Finance

The Relationship Between Banks And Cryptocurrency

Physical Gold Bitcoin Coin against graphics, dots and flares.

Sometimes new things supersede the old, but sometimes they rival each other, and not always because of nostalgia. A remarkable case in that regard involves the crypto market and traditional banking. The banking system and by large the traditional capitalist economic model have been seen as rivals of the crypto market, similar to the acrimony between communism and capitalism during the Cold War.

Crypto advocates would confirm that the likes of Bitcoin were created to address perceived shortcomings of the traditional financial system, without relying on banks and institutions.

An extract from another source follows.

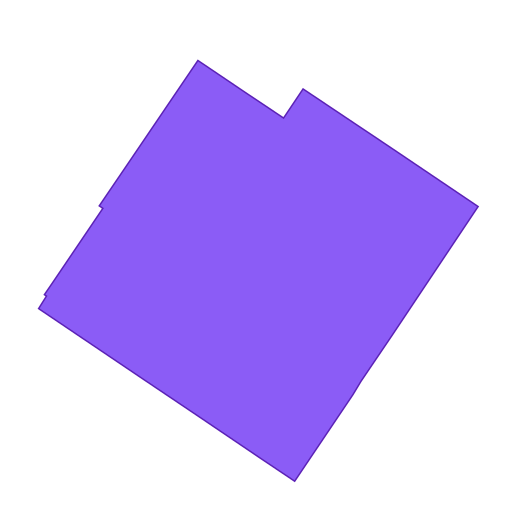 outline of Luna, New Mexico, United States of America, rotated 34°
{"feature_id": "52423323B3054531487219", "entity_name": "Luna", "entity_type": "district", "adm_level": 2, "iso_a3": "USA", "parent_name": "United States of America", "parent_adm1": "New Mexico", "projection": "robinson", "projection_center": [-107.798, 32.195], "detail": "fine", "context": "isolated", "style": "filled", "palette": "violet", "viewbox_px": 512, "rotation_deg": 34, "n_neighbors": 0, "source": "geoboundaries", "source_scale": "gbopen_adm2", "svg_char_len": 463}
<svg xmlns="http://www.w3.org/2000/svg" viewBox="0 0 512 512"><g transform="rotate(34 256 256)"><path d="M105.2,421.2L158.4,421.2L227.1,421.2L297.3,421.1L371.4,421.2L371.5,421.2L413.9,421.1L414.0,421.1L413.9,316.8L413.1,301.1L413.2,245.7L412.5,94.7L412.5,90.8L308.2,90.8L201.6,91.2L201.7,126.2L158.3,126.4L98.5,126.4L98.2,250.9L98.0,302.1L102.4,302.1L102.3,388.8L102.2,406.4L104.7,406.4L105.2,421.2Z" fill="#8b5cf6" stroke="#5b21b6" stroke-width="1.5"/></g></svg>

The accessibility and popularity of crypto have been bolstered recently by the emergence of automated crypto trading software, such as quantum ai and many others.

 

Ties to Traditional Finances

At present, the relationship between banks and the cryptocurrency market is complex. As per Bloomberg, numerous crypto firms depend on traditional financial institutions to offer customers a smooth on-and-off ramp between their platforms and the world of fiat currency. In the US, Silvergate Capital, Signature, and Metropolitan Bank previously served as primary processors for USD deposits in the crypto market, until their downfall. This has sparked a debate on whether cryptocurrency bears responsibility for the banks’ failure, with conflicting opinions from different experts.

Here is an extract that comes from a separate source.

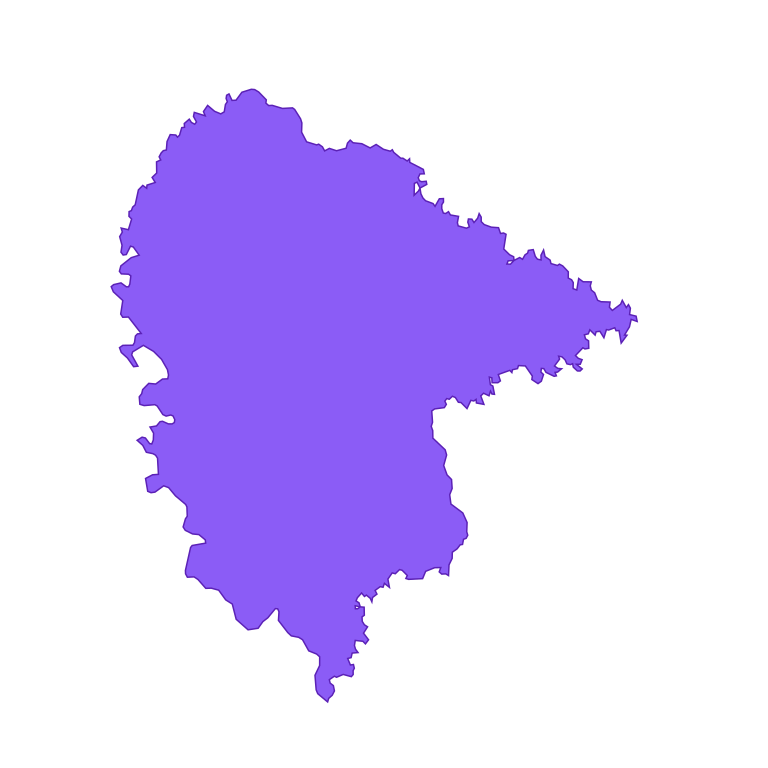 Ortigueira, Paraná, Brazil, rotated 173°
{"feature_id": "56859067B19846476381832", "entity_name": "Ortigueira", "entity_type": "district", "adm_level": 2, "iso_a3": "BRA", "parent_name": "Brazil", "parent_adm1": "Paraná", "projection": "equal_earth", "projection_center": [-50.979, -24.105], "detail": "fine", "context": "isolated", "style": "filled", "palette": "violet", "viewbox_px": 768, "rotation_deg": 173, "n_neighbors": 0, "source": "geoboundaries", "source_scale": "gbopen_adm2", "svg_char_len": 6162}
<svg xmlns="http://www.w3.org/2000/svg" viewBox="0 0 768 768"><g transform="rotate(173 384 384)"><path d="M624.5,304.6L615.1,309.8L610.4,307.4L604.6,298.4L595.5,288.6L594.6,286.0L595.4,276.7L597.5,274.4L600.8,266.6L599.1,263.0L592.3,258.5L586.1,257.1L580.4,251.1L580.4,247.8L594.1,247.1L595.9,245.3L603.8,223.2L604.1,219.8L602.7,216.2L596.0,215.7L592.5,212.7L585.8,202.9L580.3,202.4L573.2,199.5L567.4,189.0L561.4,184.1L559.4,168.5L548.9,156.6L538.7,156.9L533.2,162.9L527.8,166.1L519.2,174.3L516.9,173.8L516.0,170.7L517.6,162.2L509.8,149.0L506.7,145.3L499.6,143.0L496.0,140.1L491.2,128.3L483.8,124.2L481.1,121.1L482.2,112.4L488.0,103.3L488.6,88.7L487.5,84.7L478.7,75.3L477.2,78.7L473.3,81.4L470.6,85.4L471.0,90.8L473.9,93.7L474.3,97.2L468.9,100.0L466.8,98.7L459.9,100.7L452.1,97.5L450.0,99.4L449.6,103.2L448.1,105.5L448.5,109.3L451.6,109.2L453.5,116.0L450.0,116.4L448.4,120.8L442.5,120.6L444.6,124.3L445.2,128.0L443.8,133.0L436.3,131.2L434.1,128.3L430.5,132.0L434.7,139.2L429.9,145.0L432.8,147.4L434.5,151.0L434.2,155.5L431.7,156.9L430.9,164.9L434.7,165.7L435.5,169.9L438.2,172.1L436.5,175.1L431.7,179.3L429.3,175.5L427.2,176.6L423.8,173.0L422.6,169.3L421.4,173.5L416.6,176.3L418.0,180.2L412.5,183.3L409.7,182.4L407.9,186.1L403.4,181.5L403.9,189.9L398.9,195.5L395.9,194.3L391.2,197.9L388.7,196.9L384.2,191.1L386.0,188.3L383.4,187.1L369.4,186.1L365.5,193.0L356.1,195.5L350.0,194.9L352.1,190.8L349.9,188.3L345.8,188.0L343.3,186.0L341.5,196.6L337.6,202.6L336.7,208.7L331.5,211.5L328.0,215.1L325.6,215.2L324.0,220.2L321.3,220.8L319.3,223.7L319.9,227.2L318.4,236.4L321.5,246.4L332.2,256.7L332.3,266.1L329.1,272.0L328.6,281.0L332.5,286.1L334.7,295.8L330.5,305.9L331.3,311.2L342.1,324.3L341.3,331.8L342.3,336.2L340.5,340.1L339.9,351.4L336.8,353.1L327.0,353.2L324.6,356.2L325.7,359.6L323.5,361.9L321.1,360.9L317.6,363.5L314.8,361.9L312.4,356.8L309.8,356.2L304.6,349.5L299.8,357.2L296.9,356.2L294.5,357.5L294.6,353.9L287.3,351.6L289.4,360.4L286.3,362.7L281.2,359.5L279.2,363.9L278.1,360.9L275.6,360.3L276.2,368.7L278.5,370.4L278.6,378.0L276.2,377.0L276.6,372.1L270.8,371.4L268.1,372.9L269.4,379.5L257.5,382.2L255.7,379.8L254.8,382.5L249.6,383.0L248.3,385.9L241.5,384.7L235.8,373.8L236.7,370.4L231.1,365.6L227.5,367.6L224.5,374.0L226.8,376.7L225.9,380.3L223.5,379.8L221.8,375.8L214.2,370.9L211.9,371.1L212.8,374.7L210.2,374.7L205.9,377.5L209.5,378.3L212.6,381.1L206.7,387.3L207.3,390.3L204.1,389.3L201.3,385.9L200.0,381.7L196.6,380.5L194.3,381.2L194.1,377.7L190.5,373.4L187.8,373.0L185.4,374.8L190.6,380.1L186.8,379.7L184.4,384.0L188.0,385.8L190.5,388.9L182.2,395.7L180.3,394.3L176.4,394.5L175.7,401.9L178.5,404.3L179.1,408.4L175.1,408.9L173.1,412.7L168.5,406.8L167.1,410.0L163.3,410.0L160.1,403.1L156.6,410.9L154.4,410.2L148.1,411.7L147.2,408.6L144.2,408.4L143.6,395.7L136.9,402.8L139.3,403.3L133.4,410.8L130.8,418.0L125.1,415.2L125.5,420.6L131.8,423.0L130.2,429.2L131.7,433.0L134.2,430.3L137.3,438.0L139.4,434.4L148.4,429.2L150.9,432.7L149.6,437.8L158.5,439.2L161.8,441.1L163.8,448.9L166.8,452.0L167.3,456.3L165.8,460.1L173.9,461.2L177.9,465.0L181.2,453.8L184.7,455.6L183.8,461.6L185.1,464.6L188.2,466.7L187.4,472.9L192.2,479.4L195.3,481.6L197.4,480.5L203.6,483.2L204.0,486.7L208.6,490.8L209.3,497.5L212.5,492.7L213.0,488.0L216.5,489.2L218.3,492.3L219.5,499.2L224.4,499.0L225.5,496.4L228.3,495.0L231.3,490.9L233.9,493.0L239.9,490.8L239.8,494.5L243.6,497.0L248.7,503.4L244.6,517.7L246.9,519.3L250.0,519.2L251.3,525.2L258.4,526.6L265.1,530.0L267.7,533.3L267.2,537.8L268.8,541.5L270.8,537.2L275.0,533.3L276.7,536.9L280.1,537.5L281.1,534.4L280.1,529.6L283.2,528.6L291.1,531.9L291.5,535.2L289.6,541.3L297.5,543.7L299.0,547.2L301.9,545.7L304.3,546.4L305.3,551.0L304.8,554.9L302.8,557.3L302.4,560.8L306.5,561.1L311.7,554.1L313.3,557.1L320.4,560.8L322.7,563.9L324.2,568.3L324.4,574.1L317.2,576.9L317.4,580.1L322.0,580.2L324.1,581.4L324.9,584.6L322.7,588.1L318.4,587.7L318.8,592.2L331.4,600.8L331.2,604.4L333.8,602.5L337.7,605.8L339.9,606.1L346.1,612.7L347.2,615.5L349.4,614.3L355.9,617.0L362.6,622.7L369.0,620.0L376.7,625.2L385.3,627.2L387.8,630.2L390.9,627.5L392.9,622.6L402.7,621.3L409.5,624.5L414.5,622.6L416.2,626.9L419.6,630.0L421.7,629.5L431.3,633.8L435.1,644.0L433.7,653.1L434.5,657.4L439.2,667.4L441.1,669.2L451.2,669.9L461.0,674.2L464.5,674.4L467.0,677.2L466.2,680.4L472.8,689.1L476.5,692.0L479.8,692.7L489.5,690.9L496.3,683.7L500.3,684.0L502.5,690.8L505.0,689.8L505.9,686.7L505.1,683.2L507.3,680.8L509.4,673.6L513.1,672.0L518.9,675.3L525.1,682.0L530.0,676.4L528.8,672.0L539.2,676.7L540.5,672.8L538.2,666.9L540.2,664.9L543.3,667.1L545.0,670.6L550.5,666.9L550.7,663.1L553.5,663.1L556.6,655.9L558.9,654.2L560.3,656.5L565.8,657.6L569.8,651.1L571.5,642.8L574.6,642.5L577.0,640.5L579.5,636.9L578.3,633.6L582.7,632.2L583.9,621.1L589.0,617.3L586.5,611.9L595.0,610.3L595.7,607.2L599.2,610.5L604.1,606.6L609.1,592.2L611.9,590.2L613.6,586.9L616.0,586.2L616.7,581.5L614.4,578.5L618.9,568.3L625.9,570.8L625.2,566.7L628.4,562.5L627.1,553.6L629.0,546.9L627.2,543.8L624.0,543.9L618.8,551.7L616.1,550.5L611.3,541.7L619.5,540.2L630.8,533.3L632.9,528.1L631.3,525.3L624.1,524.1L622.1,522.2L624.1,514.1L625.7,511.6L627.9,511.9L632.7,516.4L640.2,515.6L642.9,513.9L641.4,508.5L633.1,498.7L636.8,485.5L635.2,482.1L629.5,481.6L618.8,463.7L622.6,463.8L624.9,461.9L626.6,455.5L628.5,453.1L638.5,454.2L642.1,452.3L640.9,447.3L635.5,441.1L630.4,431.7L626.1,431.7L630.9,443.6L629.6,446.5L618.1,451.7L608.7,444.4L601.8,435.6L597.2,424.7L596.8,419.2L598.0,415.5L603.3,415.9L610.6,411.8L617.4,413.3L624.2,407.9L625.7,403.9L628.5,401.1L628.8,393.6L624.7,391.8L613.9,391.4L611.8,389.8L607.2,380.6L604.2,378.7L599.4,379.2L597.3,378.0L596.0,374.1L596.8,371.3L599.2,370.2L602.9,370.7L608.4,374.0L610.9,373.9L614.9,370.1L621.5,369.8L618.7,363.3L619.8,356.5L621.8,352.8L623.9,353.4L627.4,359.5L630.6,360.7L635.9,358.2L630.9,352.5L628.2,345.2L621.8,343.0L619.4,341.2L617.8,338.0L618.9,321.8L624.8,322.1L632.2,319.3L631.6,306.3L628.5,304.5L624.5,304.6ZM324.4,574.1L326.3,571.3L331.1,567.7L329.4,579.4L326.6,580.3L324.4,574.1ZM239.9,490.8L243.9,487.5L247.4,488.1L245.8,491.1L239.9,490.8ZM434.7,165.7L437.6,164.1L439.8,164.4L439.6,167.4L434.7,165.7Z" fill="#8b5cf6" stroke="#5b21b6" stroke-width="1.5"/></g></svg>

CoinDesk supports Bloomberg’s view that there is a strong link between crypto and traditional finance. According to the site, crypto firms can’t handle fiat currency without having ties to a U.S. bank. Nonetheless, CoinDesk pointed out that since U.S. dollars are not very fluid in the crypto market, digital firms do not require lending products from traditional banks. It’s possible, though, that in the coming years, these firms will manage without bank ties.

 

Business banking online concept
Image from Adobe Stock

 

US Banks and Cryptocurrency

Cryptocurrency’s rising popularity caused a love-hate dynamic to emerge, with regulators making major decisions linked to it, starting from 2021.

In January 2023, three prominent US regulators, the Office of the Comptroller of the Currency, the Federal Reserve, and the Federal Deposit Insurance Corporation, expressed their concerns about the non-alignment of crypto transactions with safe and sound banking practices. The White House also emphasized the need to segregate hazardous digital assets from the banking system.

Federal Reserve Governor Christopher Waller stated in February 2023 that banks that plan to engage in activities related to crypto-assets must not overlook complying with the ‘know your customer’ and ‘anti-money laundering’ requirements. These regulations are critical for banks to follow.

During that time, The Wall Street Journal divulged that banks were withdrawing support for crypto firms, concerned about the potential for stricter regulations that could separate digital currencies from the real-world financial system. This situation didn’t escalate to the worst-case scenario, and digital currencies remained connected to conventional financing. However, a lingering effect remained.

 

Vintage Bank Sign
Image from Adobe Stock

 

EU Banks and Cryptocurrency

A similar approach occurred in Europe. Most banks under the supervision of the European Central Bank have so far been cautious about crypto-assets. Not long ago the Switzerland-based Basel Committee on Banking Supervision (BCBS) adopted a standard to handle bank crypto assets.

The BCBS standard divides crypto-assets into two groups. The first is tokenized traditional assets and crypto-assets with effective stabilization mechanisms (stablecoins). The second includes all other crypto assets. This includes stablecoins with ineffective stabilization mechanisms and the so-called unbacked crypto-assets such as Bitcoin.

Although the second group is considered riskier, it includes crypto assets that meet certain hedging recognition criteria. In such cases, the European guidelines permit a certain degree of hedging.

The relaxation of regulatory limitations on cryptocurrency remains uncertain. Nonetheless, the expansion and proliferation of digital technologies will undoubtedly impact the situation in some capacity.